One of those shwinn couplings would have worked better.


----------



## uaplumber (Jun 16, 2008)

Perfect place for that schwin coupling for sure:no:


----------



## Plumber Jim (Jun 19, 2008)

Nice. let me guess.. a drain for a dishwasher?


----------



## ROCKSTARPLUMBER (Dec 14, 2008)

I hope that isnt for his ice maker feed. Hes gotta go through filters on his fridge like a mo fo.


----------



## user823 (Feb 3, 2009)

A thing of beauty!:thumbup: Makes my sawzall trigger finger twitch!


----------



## rocksteady (Oct 8, 2008)

Plumber Jim said:


> Nice. let me guess.. a drain for a dishwasher?


 
that or a water softener. maybe this is below a restaurant and it's for an icemaker? either way, :thumbup:. 
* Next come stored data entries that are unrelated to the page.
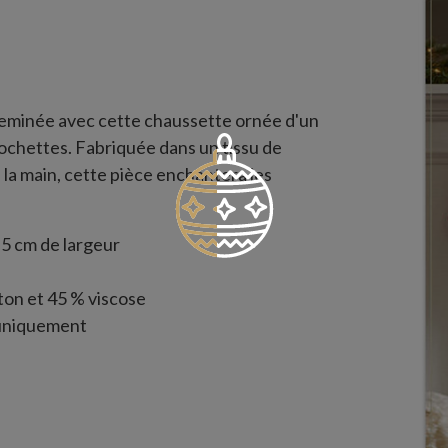
heminée avec cette chaussette ornée d'un
lochettes. Fabriquée dans un tissu de
 la main, cette pièce enchantera les
5 cm de largeur
ton et 45 % viscose
 uniquement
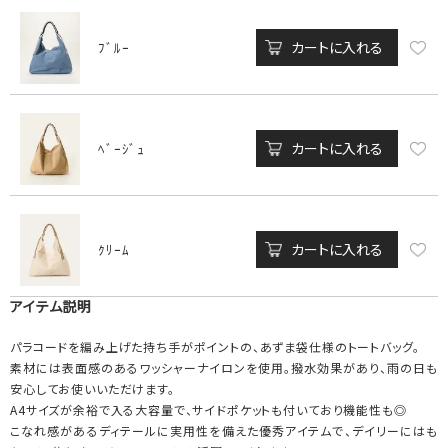
カートに入れる
ﾌﾞﾙｰ
カートに入れる
ﾍﾞｰｼﾞｭ
カートに入れる
ｸﾘｰﾑ
アイテム説明
パラコードを編み上げた持ち手がポイントの、あずま袋仕様のトートバッグ。
素材には表面感のあるワッシャーナイロンを使用。撥水効果があり、雨の日も
安心してお使いいただけます。
A4サイズが余裕で入る大容量で、サイドポケットも付いており機能性も◎
こなれ感があるディテールに実用性を備えた優秀アイテムで、デイリーにはも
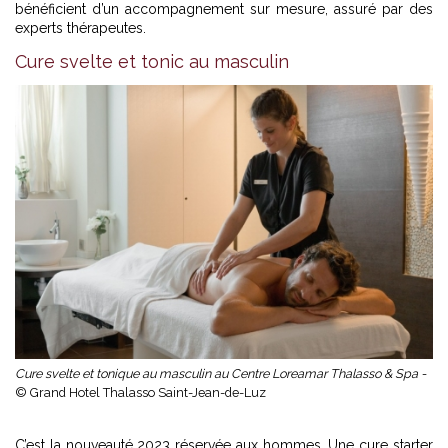
bénéficient d’un accompagnement sur mesure, assuré par des
experts thérapeutes.
Cure svelte et tonic au masculin
Cure svelte et tonique au masculin au Centre Loreamar Thalasso & Spa -
© Grand Hotel Thalasso Saint-Jean-de-Luz
C’est la nouveauté 2023 réservée aux hommes. Une cure starter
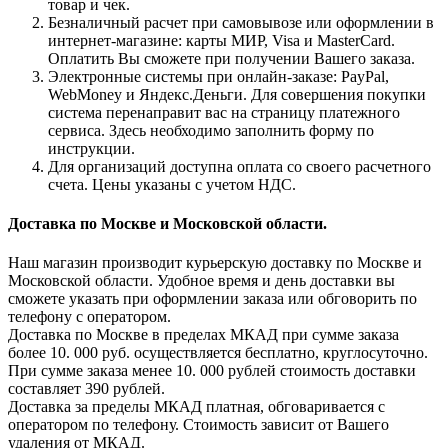
товар и чек.
Безналичный расчет при самовывозе или оформлении в
интернет-магазине: карты МИР, Visa и MasterCard.
Оплатить Вы сможете при получении Вашего заказа.
Электронные системы при онлайн-заказе: PayPal,
WebMoney и Яндекс.Деньги. Для совершения покупки
система перенаправит вас на страницу платежного
сервиса. Здесь необходимо заполнить форму по
инструкции.
Для организаций доступна оплата со своего расчетного
счета. Цены указаны с учетом НДС.
Доставка по Москве и Московской области.
Наш магазин производит курьерскую доставку по Москве и
Московской области. Удобное время и день доставки вы
сможете указать при оформлении заказа или обговорить по
телефону с оператором.
Доставка по Москве в пределах МКАД при сумме заказа
более 10. 000 руб. осуществляется бесплатно, круглосуточно.
При сумме заказа менее 10. 000 рублей стоимость доставки
составляет 390 рублей.
Доставка за пределы МКАД платная, обговаривается с
оператором по телефону. Стоимость зависит от Вашего
удаления от МКАД.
it's funny, when you see stuff like this it's not like it saved a bunch of time or energy. a lot of times the wrong way to do something takes longer. 






paul


----------



## Redwood (Sep 8, 2008)

Hey my name is Redwood not Handy Harold and why are you posting pictures of my work?:furious:

Is there something wrong with it?:laughing:


----------



## Bollinger plumber (Apr 3, 2009)

Looks like something my friend leaky lester would do.


----------



## 22rifle (Jun 14, 2008)

Looks like something an engineering contractor would do.


----------



## gladerunner (Jan 24, 2009)

Doesn't it amaze you sometimes, how these guy's can put this stuff together and it don't leak.


----------



## Plumber Jim (Jun 19, 2008)

gladerunner said:


> Doesn't it amaze you sometimes, how these guy's can put this stuff together and it don't leak.


 
Soo true. If one of us tried that it would leak like a fountain. lol


----------



## Plumbdog (Jan 27, 2009)

So, Helgore decieded to post a picture of his work after all!


----------



## ILPlumber (Jun 17, 2008)

Anyone can install that drain using the proper fittings. It takes a special person to "engineer" a work of art like that. By special I mean, even last place should get a medal.


----------



## Cal (Jun 17, 2008)

Plumbdog said:


> So, Helgore decieded to post a picture of his work after all!


:laughing::laughing::laughing::laughing:


----------



## Redwood (Sep 8, 2008)

gladerunner said:


> Doesn't it amaze you sometimes, how these guy's can put this stuff together and it don't leak.


Yea but if you freakin breath on it you can bet it will fall apart and the customer will think you own it....:whistling2:


----------



## Redwood (Sep 8, 2008)

Plumbdog said:


> So, Helgore decieded to post a picture of his work after all!


No Way is he smart enough to be able to put that together...:laughing:


----------



## Hyper Piper (Nov 29, 2008)

Sammy Scabber strikes again


----------



## Plasticman (Oct 14, 2008)

All I want to know is,,,, is it vented properly? :laughing:


----------